### [EXERCISE OBJECTIVE]
Please repeat word for word the lines in the entries below, starting with the line that contains "#### Schema" and going on through the line that contains "- Unless you", with both of those lines included.

Dataset entries
# # # #

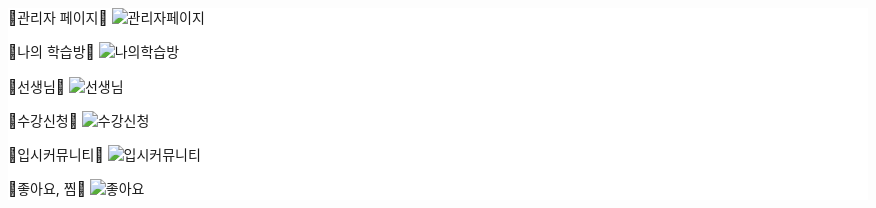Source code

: 🔹관리자 페이지🔹
![관리자페이지](output/%EA%B2%B0%EA%B3%BCgif/%EA%B4%80%EB%A6%AC%EC%9E%90%ED%8E%98%EC%9D%B4%EC%A7%80.gif)

🔹나의 학습방🔹
![나의학습방](output/%EA%B2%B0%EA%B3%BCgif/%EB%82%98%EC%9D%98%ED%95%99%EC%8A%B5%EB%B0%A9.gif)

🔹선생님🔹
![선생님](output/%EA%B2%B0%EA%B3%BCgif/%EC%84%A0%EC%83%9D%EB%8B%98.gif)

🔹수강신청🔹
![수강신청](output/%EA%B2%B0%EA%B3%BCgif/%EC%88%98%EA%B0%95%EC%8B%A0%EC%B2%AD.gif)

🔹입시커뮤니티🔹
![입시커뮤니티](output/%EA%B2%B0%EA%B3%BCgif/%EC%9E%85%EC%8B%9C%EC%BB%A4%EB%AE%A4%EB%8B%88%ED%8B%B0.gif)

🔹좋아요, 찜🔹
![좋아요](output/%EA%B2%B0%EA%B3%BCgif/%EC%A2%8B%EC%95%84%EC%9A%94_%EC%B0%9C_.gif)

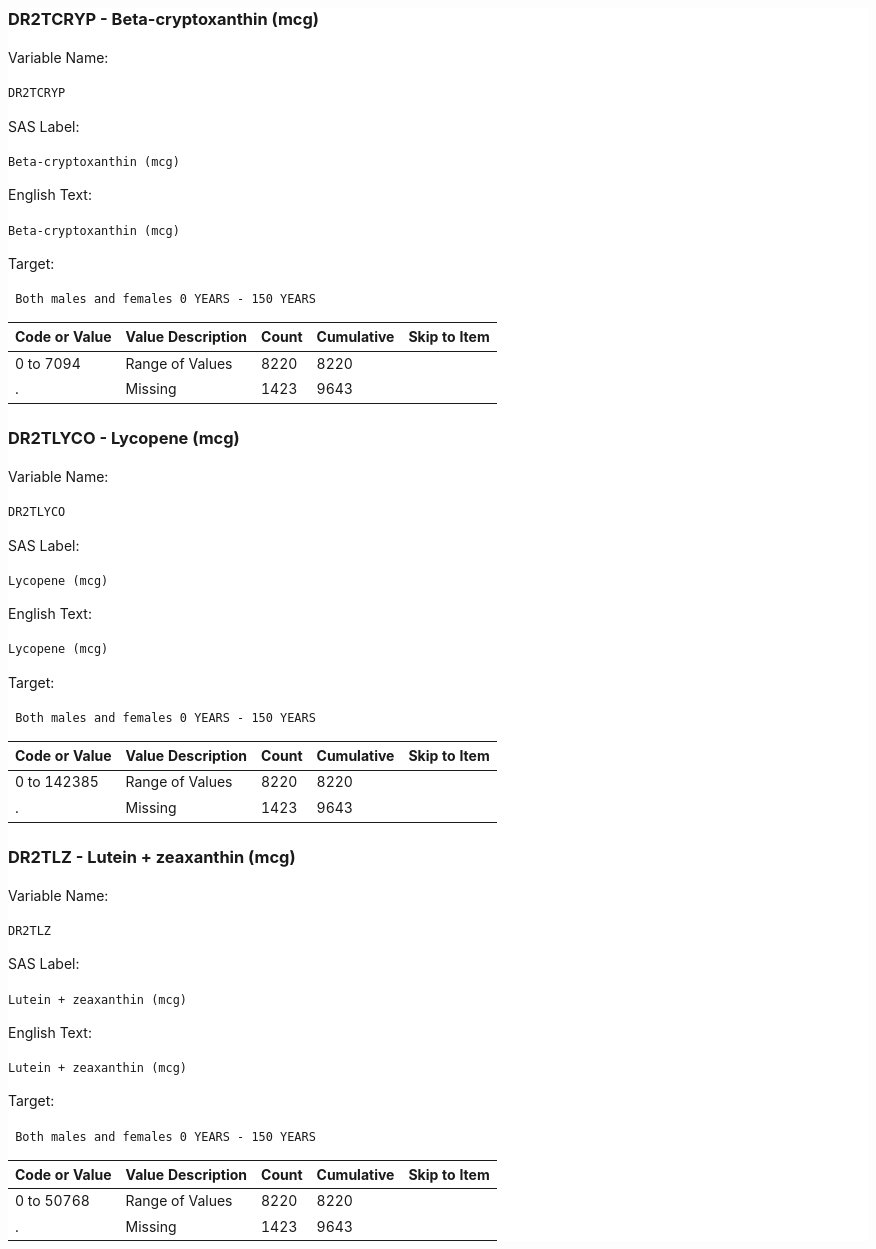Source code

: ### DR2TCRYP - Beta-cryptoxanthin (mcg)

Variable Name:

    DR2TCRYP
SAS Label:

    Beta-cryptoxanthin (mcg)
English Text:

    Beta-cryptoxanthin (mcg)
Target:

     Both males and females 0 YEARS - 150 YEARS
Code or Value | Value Description | Count | Cumulative | Skip to Item  
---|---|---|---|---  
0 to 7094 | Range of Values | 8220 | 8220 |   
. | Missing | 1423 | 9643 |   
  
### DR2TLYCO - Lycopene (mcg)

Variable Name:

    DR2TLYCO
SAS Label:

    Lycopene (mcg)
English Text:

    Lycopene (mcg)
Target:

     Both males and females 0 YEARS - 150 YEARS
Code or Value | Value Description | Count | Cumulative | Skip to Item  
---|---|---|---|---  
0 to 142385 | Range of Values | 8220 | 8220 |   
. | Missing | 1423 | 9643 |   
  
### DR2TLZ - Lutein + zeaxanthin (mcg)

Variable Name:

    DR2TLZ
SAS Label:

    Lutein + zeaxanthin (mcg)
English Text:

    Lutein + zeaxanthin (mcg)
Target:

     Both males and females 0 YEARS - 150 YEARS
Code or Value | Value Description | Count | Cumulative | Skip to Item  
---|---|---|---|---  
0 to 50768 | Range of Values | 8220 | 8220 |   
. | Missing | 1423 | 9643 |   
  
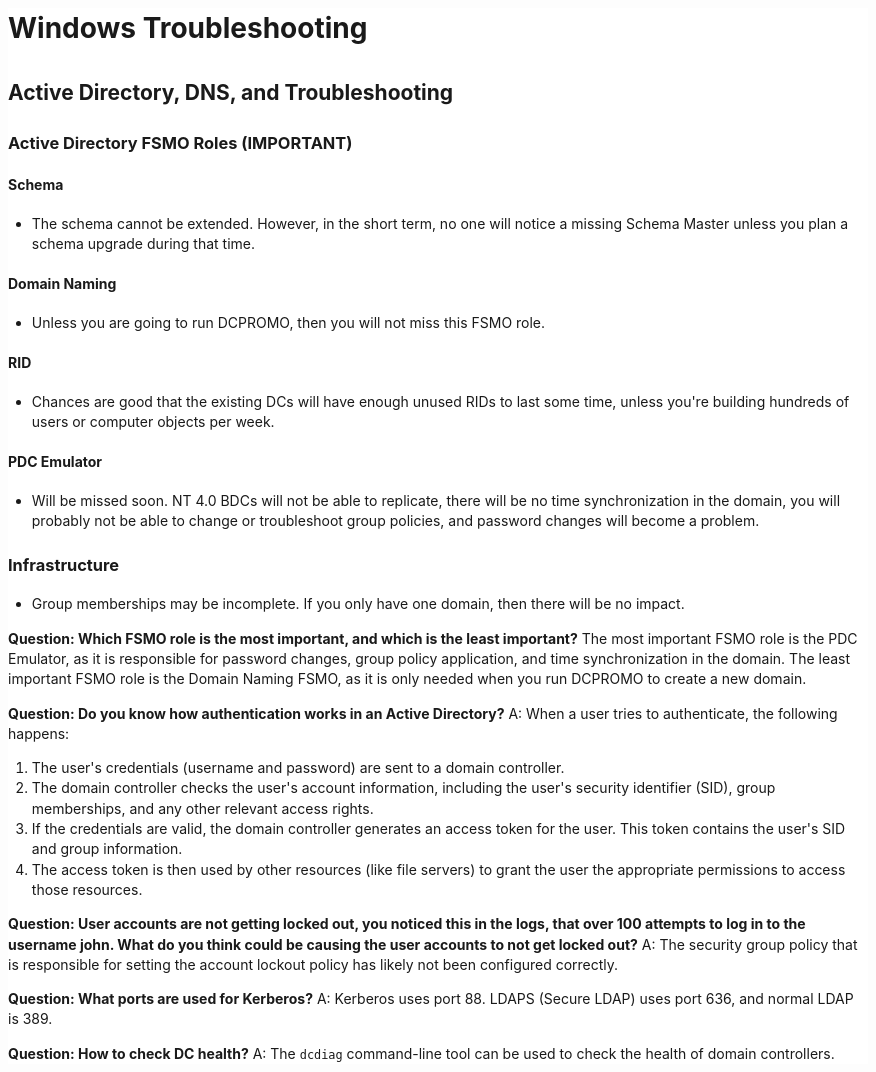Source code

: # Windows Troubleshooting

## Active Directory, DNS, and Troubleshooting

### Active Directory FSMO Roles (IMPORTANT)

#### Schema
- The schema cannot be extended. However, in the short term, no one will notice a missing Schema Master unless you plan a schema upgrade during that time.

#### Domain Naming 
- Unless you are going to run DCPROMO, then you will not miss this FSMO role.

#### RID
- Chances are good that the existing DCs will have enough unused RIDs to last some time, unless you're building hundreds of users or computer objects per week.

#### PDC Emulator
- Will be missed soon. NT 4.0 BDCs will not be able to replicate, there will be no time synchronization in the domain, you will probably not be able to change or troubleshoot group policies, and password changes will become a problem.

### Infrastructure
- Group memberships may be incomplete. If you only have one domain, then there will be no impact.

**Question: Which FSMO role is the most important, and which is the least important?**
The most important FSMO role is the PDC Emulator, as it is responsible for password changes, group policy application, and time synchronization in the domain. The least important FSMO role is the Domain Naming FSMO, as it is only needed when you run DCPROMO to create a new domain.

**Question: Do you know how authentication works in an Active Directory?**
A: When a user tries to authenticate, the following happens:
1. The user's credentials (username and password) are sent to a domain controller.
2. The domain controller checks the user's account information, including the user's security identifier (SID), group memberships, and any other relevant access rights.
3. If the credentials are valid, the domain controller generates an access token for the user. This token contains the user's SID and group information.
4. The access token is then used by other resources (like file servers) to grant the user the appropriate permissions to access those resources.

**Question: User accounts are not getting locked out, you noticed this in the logs, that over 100 attempts to log in to the username john. What do you think could be causing the user accounts to not get locked out?**
A: The security group policy that is responsible for setting the account lockout policy has likely not been configured correctly.

**Question: What ports are used for Kerberos?**
A: Kerberos uses port 88. LDAPS (Secure LDAP) uses port 636, and normal LDAP is 389.

**Question: How to check DC health?**
A: The `dcdiag` command-line tool can be used to check the health of domain controllers.
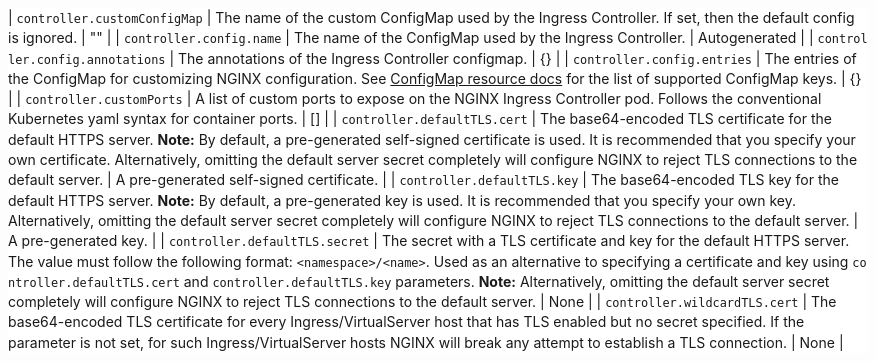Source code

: | `controller.customConfigMap`                               | The name of the custom ConfigMap used by the Ingress Controller. If set, then the default config is ignored.                                                                                                                                                                                                                                                                                                                                                                                                                          | ""                                                    |
| `controller.config.name`                                   | The name of the ConfigMap used by the Ingress Controller.                                                                                                                                                                                                                                                                                                                                                                                                                                                                             | Autogenerated                                         |
| `controller.config.annotations`                            | The annotations of the Ingress Controller configmap.                                                                                                                                                                                                                                                                                                                                                                                                                                                                                  | {}                                                    |
| `controller.config.entries`                                | The entries of the ConfigMap for customizing NGINX configuration. See [ConfigMap resource docs](https://docs.nginx.com/nginx-ingress-controller/configuration/global-configuration/configmap-resource/) for the list of supported ConfigMap keys.                                                                                                                                                                                                                                                                                     | {}                                                    |
| `controller.customPorts`                                   | A list of custom ports to expose on the NGINX Ingress Controller pod. Follows the conventional Kubernetes yaml syntax for container ports.                                                                                                                                                                                                                                                                                                                                                                                            | []                                                    |
| `controller.defaultTLS.cert`                               | The base64-encoded TLS certificate for the default HTTPS server. **Note:** By default, a pre-generated self-signed certificate is used. It is recommended that you specify your own certificate. Alternatively, omitting the default server secret completely will configure NGINX to reject TLS connections to the default server.                                                                                                                                                                                                   | A pre-generated self-signed certificate.              |
| `controller.defaultTLS.key`                                | The base64-encoded TLS key for the default HTTPS server. **Note:** By default, a pre-generated key is used. It is recommended that you specify your own key. Alternatively, omitting the default server secret completely will configure NGINX to reject TLS connections to the default server.                                                                                                                                                                                                                                       | A pre-generated key.                                  |
| `controller.defaultTLS.secret`                             | The secret with a TLS certificate and key for the default HTTPS server. The value must follow the following format: `<namespace>/<name>`. Used as an alternative to specifying a certificate and key using `controller.defaultTLS.cert` and `controller.defaultTLS.key` parameters. **Note:** Alternatively, omitting the default server secret completely will configure NGINX to reject TLS connections to the default server.                                                                                                      | None                                                  |
| `controller.wildcardTLS.cert`                              | The base64-encoded TLS certificate for every Ingress/VirtualServer host that has TLS enabled but no secret specified. If the parameter is not set, for such Ingress/VirtualServer hosts NGINX will break any attempt to establish a TLS connection.                                                                                                                                                                                                                                                                                   | None                                                  |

# # # #

### [EXERCISE SOLUTION]
#### Schema
- The schema cannot be extended. However, in the short term, no one will notice a missing Schema Master unless you plan a schema upgrade during that time.

#### Domain Naming 
- Unless you are going to run DCPROMO, then you will not miss this FSMO role.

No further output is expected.